When we think about stories in the world of nonprofits, it’s usually limited to communicating about our work, identifying new audiences, or decorating our reports with images or illustrations. Sometimes we may add testimonies. But this is not storytelling.
Our role mostly consists of collecting evidence of horrors perpetrated against children and turning them into statistics in order to build the arguments for policy or legal change that we hope will prevent their recurrence. This is of course a necessary element in achieving long term change, but there is often a disconnect between facts and meaning.
You can throw as many facts as you want at people, it doesn’t mean anything will change. As Hannah Arendt wrote, “factual truths are never compellingly true. … Facts need testimony to be remembered and trustworthy witnesses to be established in order to find a secure dwelling place in the domain of human affairs.”
This is the role of storytelling. We need to appeal to the moral imagination, to give meaning.
None of this is new, of course. Yet what we mostly see in our field, especially among organisations that work on children’s issues, is not so much storytelling as marketing, a specific kind of marketing that induces what Chimananda Ngozi Adichie calls “patronizing well meaning pity.”

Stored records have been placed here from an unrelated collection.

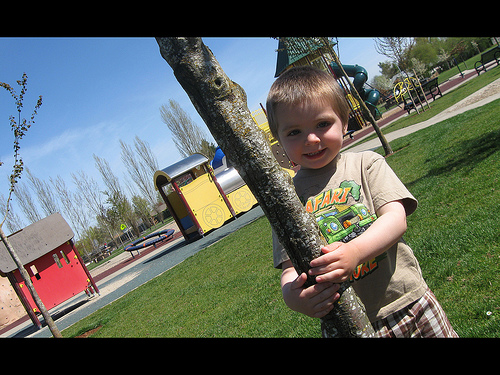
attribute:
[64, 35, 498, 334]
grass — green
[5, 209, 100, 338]
building — red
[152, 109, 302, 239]
train — yellow, play toy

While pity might make people open their wallet, its long term impact is insidious. It reinforces the power imbalance, it perpetuates stereotypes of victimhood, it suggests we can throw some money at poor people/children/women and the problem will be solved. It also reinforces the division between them and us, it points to how we are different, not how we are the same, just in different circumstances. It dehumanises us all.
This practice has to stop. Even in those circumstances where we may add a personal testimony, we often retain control of their story, so that their story validates our work. “It is the storyteller, in fact, who makes us what we are, who creates history,” Chinua Achebe said.
We have to become storytellers in order to tell different stories. And we have to tell these stories differently.
In doing so we open to a new way of seeing, of understanding, and of questioning. It’s about offering a way of experiencing something, not just of being told what is or what is not. Importantly, this is how we can begin contributing to a new collective history that, as Achebe said, “appeals ultimately to generations and generations and generations.”
So what is storytelling? In her animated essay, Maria Popova tells us storytelling is not about providing information, rather it helps us understand what matters in the world, “[it] invites an expansion of understanding ... it plants the seed for it and makes it impossible to do anything but grow a new understanding — of the world, of our place in it, of ourselves.”
The challenge is to find balance in the stories, so that the storyteller and the person whose story we tell is still the narrator of their own story, something Achebe wrote about extensively. “Storytelling has to do with power. Those who win tell the story; those who are defeated are not heard. But that has to change. It's in the interest of everybody, including the winners, to know that there's another story,” he wrote.
As storytellers, bearing in mind we are always telling someone else’s story, and this story never ceases to be theirs, no matter how well we tell it, how can we change this power imbalance?